泣きっぱなしの私に、天根君は呆れた表情一つ見せずに涙を拭いてくれた。
顔が熱い。きっと真っ赤になってるに違いない。
でも今は天根君が私と同じ想いでいてくれた事が何よりも嬉しかった。
ようやく少しずつ落ち着いてきたら、急に恥ずかしくなってきて絞り出すように声を出す。



「今、の・・・・・本当?」

「本当。」



そう言って優しく頷いた天根君のユニホームを掴むと、その胸に顔を押し付けた。
心臓の音と暖かさが心地よかった。



「わた、しも・・・・。」

「ん?」

「・・・私も、好きだよ・・・。」

「・・・・・・知ってた。」

「え!?」

「だから体育祭の後、坂本と東堂に怒られた。」



出てきた名前に驚き、顔だけを上にあげる。
絢ちゃんと、それに・・・・・東堂君も?
天根君はそんな私から視線だけを逸らした。



「ついでにサエさんにも。」

「さっ、佐伯先輩も?」

「・・・・ついさっき、『どうすればいいか、分かってるだろ?』って。」
「・・・・・・。」



佐伯先輩には私の気持ちも、彼の気持ちもお見通しだったみたいだ。
私が天根君から少し離れて涙を拭うと、天根君は足元に転がったあの赤い傘を拾い上げた。
そして自分と私に掛かるようにそれを差す。



「瀬名。」



天根君がまた私の名前を呼ぶ。名前を呼ばれるだけでも、胸がうるさく鳴るのが分かる。



「やっと小降りになった。」



天根君はそう言うと、優しく微笑んだ。
どうやらそれは私の涙の事を言っているようだった。私はその言葉にまた泣きたくなったが、今度は堪えることにした。私の雨はしょっぱいもじゃなくなっているのだから。
今度は私から彼の手を取ると、大きな手が優しく包んでくれた。
あぁ、やっぱり好きだ。大好きなんだ。




「言い忘れてた。」



私がようやく落ち着いた頃、天根君がそう言いだした。
天根君はずっと持っていた傘を私の手に握らせた。



「返す。」

「・・・え?これ、天根君のじゃ・・・。」

「お前のだ。結構前に公園で雨降ってて帰れない子に貸しただろ。」

「・・・・・・・。」



天根君にそう言われてようやく私は思い出した。
そうだ、そうだった。
公園で急な雨で帰れなくなってる子達に傘を渡したのだった。何で今まで忘れてたんだろう・・・?
半年前に天根君と会ってこの傘を渡された時にどうして気づかなかったんだろう、私・・・・・・。



「・・えっ、でも何で天根君が持ってたの?」

「丁度それを見てたんだ。それに、そいつら俺がテニス教えてる奴らだからな。」



あっ、あの場に天根君もいたんだ。という事はあの子達が噂に聞く“六角予備軍”と呼ばれる次のテニス部を担うかも知れない子達だったんだ・・・・。
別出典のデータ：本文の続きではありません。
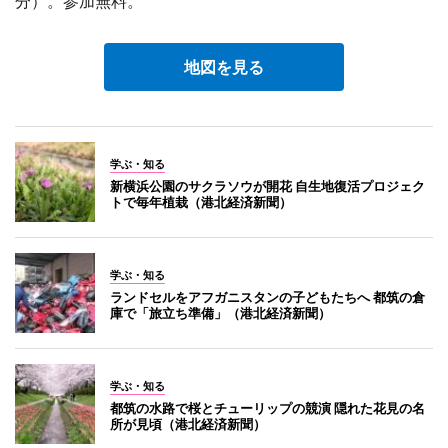
分）。参加無料。
地図を見る
学ぶ・知る
新横浜公園のサクラソウが開花 自生地復活プロジェク
トで毎年植栽（港北経済新聞）
学ぶ・知る
ランドセルをアフガニスタンの子どもたちへ 都筑の倉
庫で「旅立ち準備」（港北経済新聞）
学ぶ・知る
都筑の水路で桜とチューリップの競演 隠れた花見の名
所が見頃（港北経済新聞）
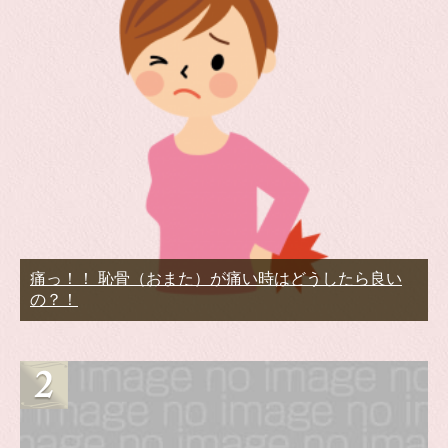
痛っ！！ 恥骨（おまた）が痛い時はどうしたら良い
の？！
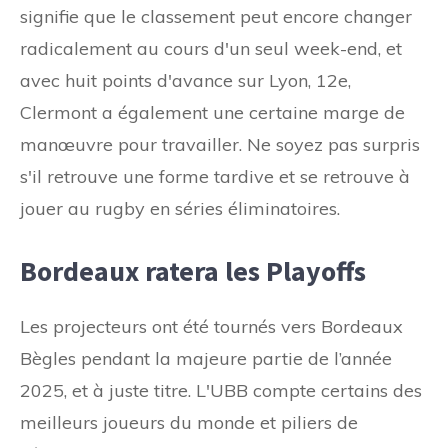
signifie que le classement peut encore changer
radicalement au cours d'un seul week-end, et
avec huit points d'avance sur Lyon, 12e,
Clermont a également une certaine marge de
manœuvre pour travailler. Ne soyez pas surpris
s'il retrouve une forme tardive et se retrouve à
jouer au rugby en séries éliminatoires.
Bordeaux ratera les Playoffs
Les projecteurs ont été tournés vers Bordeaux
Bègles pendant la majeure partie de l’année
2025, et à juste titre. L'UBB compte certains des
meilleurs joueurs du monde et piliers de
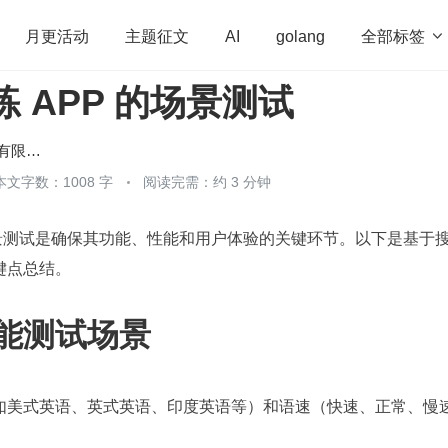
全部标签

月更活动
主题征文
AI
golang
练 APP 的场景测试
penHarmony
算法
学习方法
Web3.0
高
程序员
运维
深度思考
低代码
redis
北京木奇移动技术有限公司
本文字数：1008 字
阅读完需：约 3 分钟
 的场景测试是确保其功能、性能和用户体验的关键环节。以下是基于
键点总结。
能测试场景
如美式英语、英式英语、印度英语等）和语速（快速、正常、慢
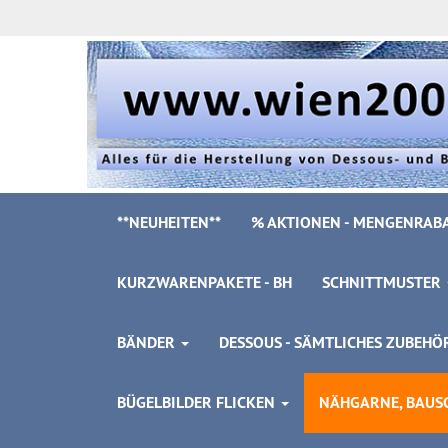
**NEUHEITEN**
% AKTIONEN - MENGENRABA
KURZWARENPAKETE - BH
SCHNITTMUSTER
BÄNDER
DESSOUS - SÄMTLICHES ZUBEH
BÜGELBILDER FLICKEN
NÄHGARNE, BAUSC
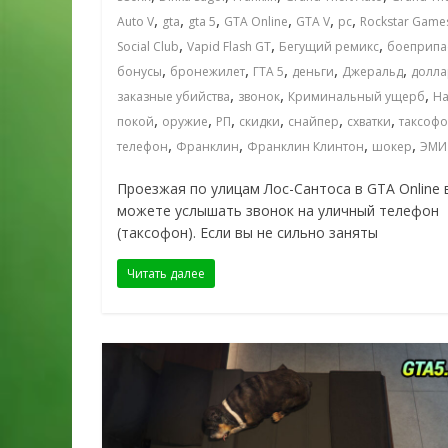
,
,
,
,
,
,
Auto V
gta
gta 5
GTA Online
GTA V
pc
Rockstar Game
,
,
,
Social Club
Vapid Flash GT
Бегущий ремикс
боеприпа
,
,
,
,
,
бонусы
бронежилет
ГТА 5
деньги
Джеральд
долл
,
,
,
заказные убийства
звонок
Криминальный ущерб
Н
,
,
,
,
,
,
покой
оружие
РП
скидки
снайпер
схватки
таксоф
,
,
,
,
телефон
Франклин
Франклин Клинтон
шокер
ЭМИ
Проезжая по улицам Лос-Сантоса в GTA Online 
можете услышать звонок на уличный телефон
(таксофон). Если вы не сильно заняты
Читать далее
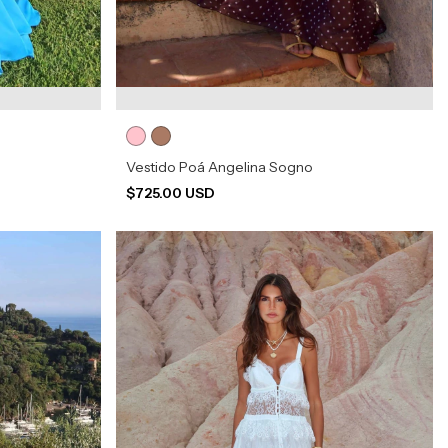
Vestido Poá Angelina Sogno
$725.00 USD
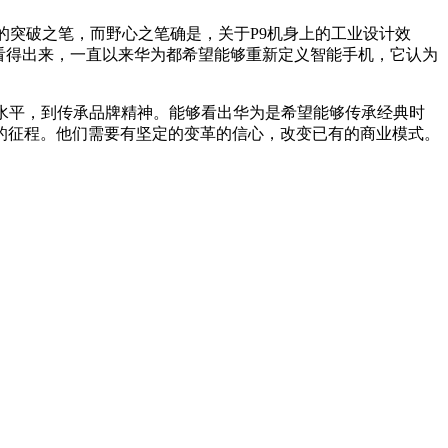
的突破之笔，而野心之笔确是，关于P9机身上的工业设计效
。看得出来，一直以来华为都希望能够重新定义智能手机，它认为
水平，到传承品牌精神。能够看出华为是希望能够传承经典时
的征程。他们需要有坚定的变革的信心，改变已有的商业模式。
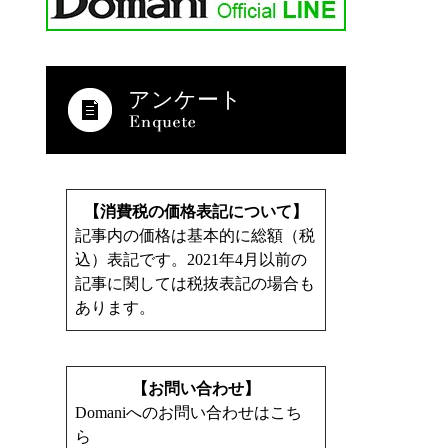
アンケート
【消費税の価格表記について】
記事内の価格は基本的に総額（税
込）表記です。2021年4月以前の
記事に関しては税抜表記の場合も
あります。
【お問い合わせ】
Domaniへのお問い合わせはこち
ら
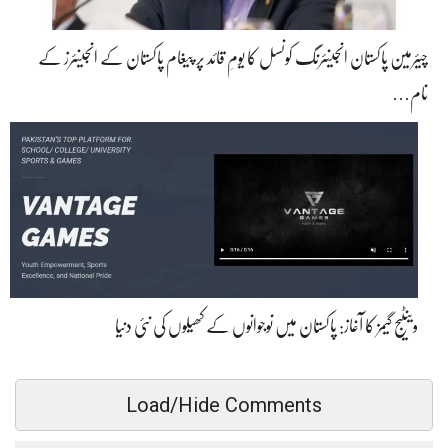
چیئرمین پاکستان انجینئرنگ کونسل کا یومِ قائد پر پیغام پاکستان کے انجینئرز کے
نام…
وینٹیج گیمز کا آغاز: پاکستان میں نوجوانوں کے کھیلوں کی نئی دنیا
Load/Hide Comments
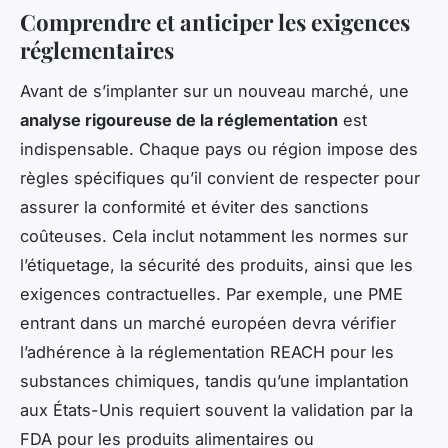
Comprendre et anticiper les exigences
réglementaires
Avant de s’implanter sur un nouveau marché, une
analyse rigoureuse de la réglementation
est
indispensable. Chaque pays ou région impose des
règles spécifiques qu’il convient de respecter pour
assurer la conformité et éviter des sanctions
coûteuses. Cela inclut notamment les normes sur
l’étiquetage, la sécurité des produits, ainsi que les
exigences contractuelles. Par exemple, une PME
entrant dans un marché européen devra vérifier
l’adhérence à la réglementation REACH pour les
substances chimiques, tandis qu’une implantation
aux États-Unis requiert souvent la validation par la
FDA pour les produits alimentaires ou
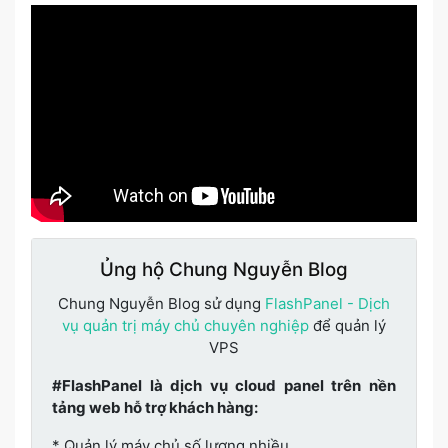
Ủng hộ Chung Nguyễn Blog
Chung Nguyễn Blog sử dụng
FlashPanel - Dịch
vụ quản trị máy chủ chuyên nghiệp
để quản lý
VPS
#FlashPanel là dịch vụ cloud panel trên nền
tảng web hỗ trợ khách hàng:
* Quản lý máy chủ số lượng nhiều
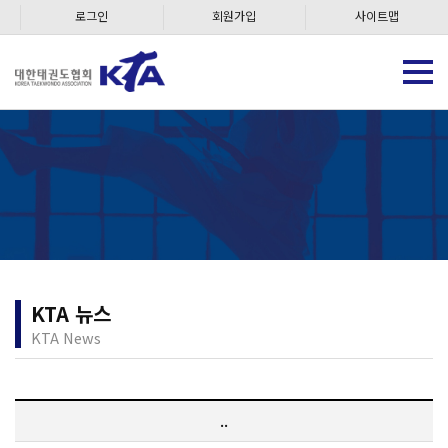
로그인
회원가입
사이트맵
KTA 뉴스
KTA News
..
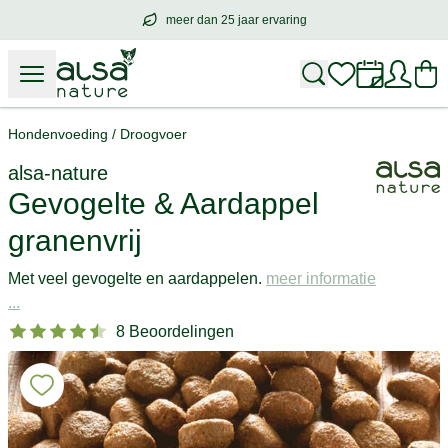
meer dan 25 jaar ervaring
meer dan
25 jaar ervaring
– met hart voo
Hondenvoeding
/
Droogvoer
alsa-nature
Gevogelte & Aardappel
granenvrij
Met veel gevogelte en aardappelen.
meer informatie
...
8 Beoordelingen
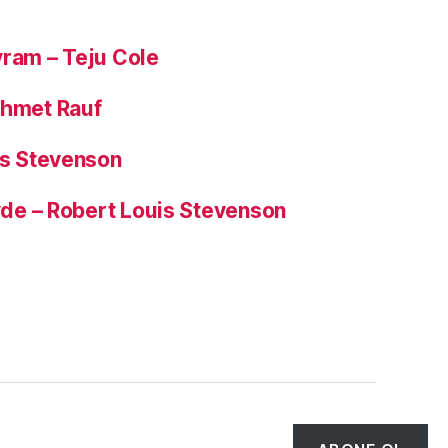
yram – Teju Cole
ehmet Rauf
is Stevenson
Hyde – Robert Louis Stevenson
Tepe
↑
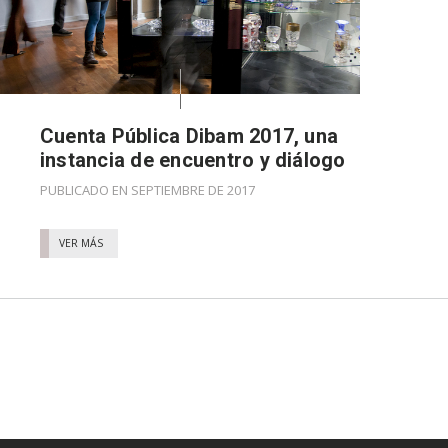
Cuenta Pública Dibam 2017, una
instancia de encuentro y diálogo
PUBLICADO EN SEPTIEMBRE DE 2017
VER MÁS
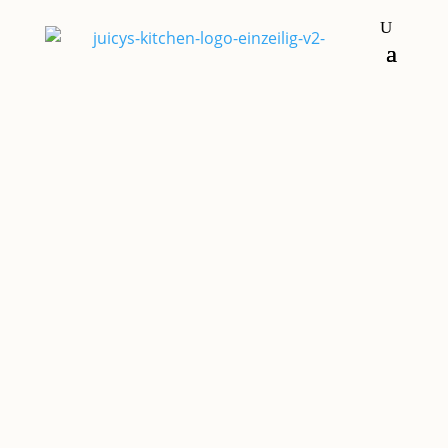
Fingerfood und Snacks
Vorspeisen
GORGONZOLA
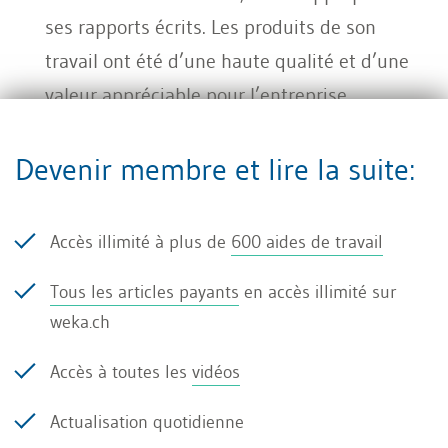
ses rapports écrits. Les produits de son
travail ont été d’une haute qualité et d’une
valeur appréciable pour l’entreprise.
(–)
Le poste de Madame R. exige de plus des
Devenir membre et lire la suite:
capacités spéciales en matière de calcul des
frais. A ce sujet, il s’est avéré que Madame R.
Accès illimité à plus de
600 aides de travail
n’a pas toujours été à la hauteur de ces
exigences, ce qui a parfois donné lieu à des
Tous les articles payants
en accès illimité sur
difficultés.
weka.ch
(+)
Accès à toutes les
Madame R. pourra avec certitude fournir
vidéos
une prestation entièrement satisfaisante en
Actualisation quotidienne
occupant un poste qui correspond encore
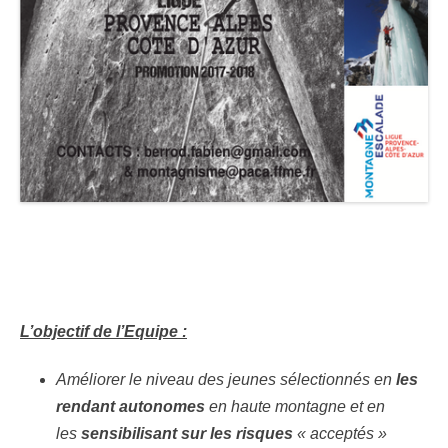
L’objectif de l’Equipe :
Améliorer le niveau des jeunes sélectionnés en
les
rendant autonomes
en haute montagne et en
les
sensibilisant sur les risques
« acceptés »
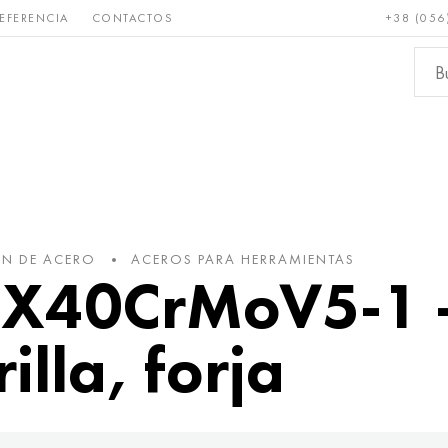
EFERENCIA
CONTACTOS
+38 (056
Raro y
Bronce, cobre,
Metale
refractario
latón
ferroso
ÓN DE ACERO
ACEROS PARA HERRAMIENTAS
 X40CrMoV5-1 -
rilla, forja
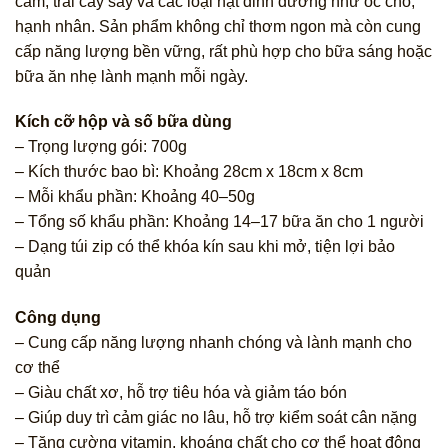
cám, trái cây sấy và các loại hạt dinh dưỡng như óc chó,
hạnh nhân. Sản phẩm không chỉ thơm ngon mà còn cung
cấp năng lượng bền vững, rất phù hợp cho bữa sáng hoặc
bữa ăn nhẹ lành mạnh mỗi ngày.
Kích cỡ hộp và số bữa dùng
– Trọng lượng gói: 700g
– Kích thước bao bì: Khoảng 28cm x 18cm x 8cm
– Mỗi khẩu phần: Khoảng 40–50g
– Tổng số khẩu phần: Khoảng 14–17 bữa ăn cho 1 người
– Dạng túi zip có thể khóa kín sau khi mở, tiện lợi bảo
quản
Công dụng
– Cung cấp năng lượng nhanh chóng và lành mạnh cho
cơ thể
– Giàu chất xơ, hỗ trợ tiêu hóa và giảm táo bón
– Giúp duy trì cảm giác no lâu, hỗ trợ kiểm soát cân nặng
– Tăng cường vitamin, khoáng chất cho cơ thể hoạt động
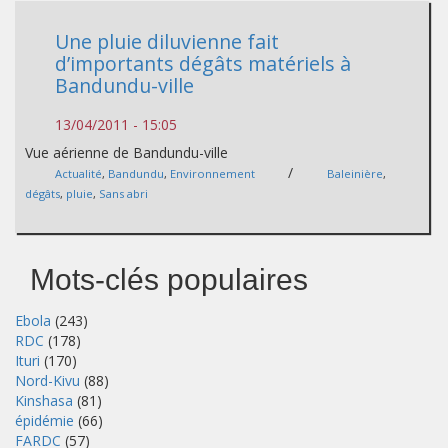
Une pluie diluvienne fait
d’importants dégâts matériels à
Bandundu-ville
13/04/2011 - 15:05
Vue aérienne de Bandundu-ville
/
Actualité
,
Bandundu
,
Environnement
Baleinière
,
dégâts
,
pluie
,
Sans abri
Mots-clés populaires
Ebola
(243)
RDC
(178)
Ituri
(170)
Nord-Kivu
(88)
Kinshasa
(81)
épidémie
(66)
FARDC
(57)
「昇降口で見かけた時に、返せたと思ったんだけどな。」

「ごっ、ごめんなさい・・・・・。」

「いや、いい。」



そう言った天根君と視線がぶつかった。
反らすに反らせずにいると、傘を握る上から手を握られた。



「相合傘もできたからな。」



そう言って少し意地悪そうに笑った顔に、また顔が熱くなった。